Energy Futures Are Attempting To Rally To Start The Week

Market TalkMon, Jul 25, 2022
Energy Futures Are Attempting To Rally To Start The Week

Energy futures are attempting to rally to start the week, after surviving a test of the low end of their July trading range. Both RBOB and ULSD futures had moments in the past few days of looking like they’d break down on the charts and spark another big wave of selling, but both contracts managed to find enough buying to keep them in a sideways pattern for a while longer.

It’s not just gasoline futures that have been dealing with heavy selling in July. Most regional basis values in the US have dropped 20 cents or more since the July 4th holiday, suggesting that the demand slowdown is not just a theoretical issue anymore.  Severe backwardation in the futures market also seems to be contributing to the negative values in prompt basis, as prices will drop 20 cents or more once the September RBOB contract takes the pole position, incenting sellers to discount barrels to the August contract while they can, and taking a big bite out of refinery margins that hit record highs in the past few months.

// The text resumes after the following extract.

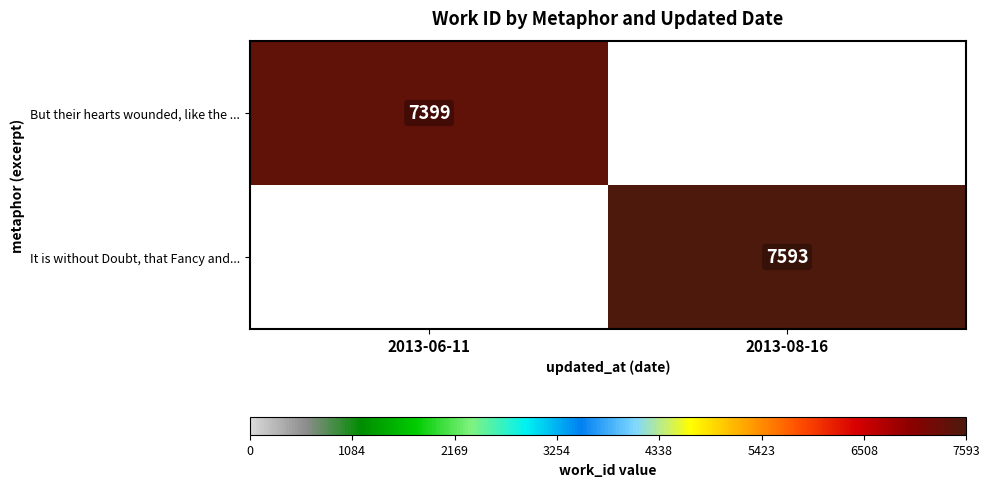

The value of It is without Doubt, that Fancy and... at 2013-08-16 is 7593. True or false?

True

Baker Hughes reported that the US oil rig count held steady last week, while the natural gas rig count increased by 2. With supply & labor bottlenecks keeping the pace of drilling relatively subdued compared to previous booms in the energy market cycle, the global thirst for US natural gas may suddenly be influencing the amount of oil production as drillers have to compete for workers and other assets. The Dallas FED predicts that Texas Job growth will hold north of 4% this year after surging north of 7% in June, with new well permits and other energy related activities a key indicator of strong job growth continuing in the state.

The EIA reported this morning that the US became the world’s largest LNG exporter this year, as new capacity came online at the (only) 7 facilities in the country equipped to freeze and ship natural gas overseas. US natural gas prices have surged from $5.50 July 5th to $8.50 this morning, with the record setting heatwave hitting large parts of the country getting the blame. Those prices are still less than a third of what European and Asian spot markets are trading at, which will most likely keep the export demand high for years to come.

Money managers seem to be getting more comfortable betting on higher petroleum prices, increasing their net length across the board for a 2nd week. European grades are seeing the most activity, with Brent net length held by large speculators increasing by almost 50% last week alone, while Gasoil contracts increased by 37% on the week. Open interest remains near 5 year lows, so if the big money funds continue to pour money into these contracts, it could have a larger influence on prices than when liquidity is higher.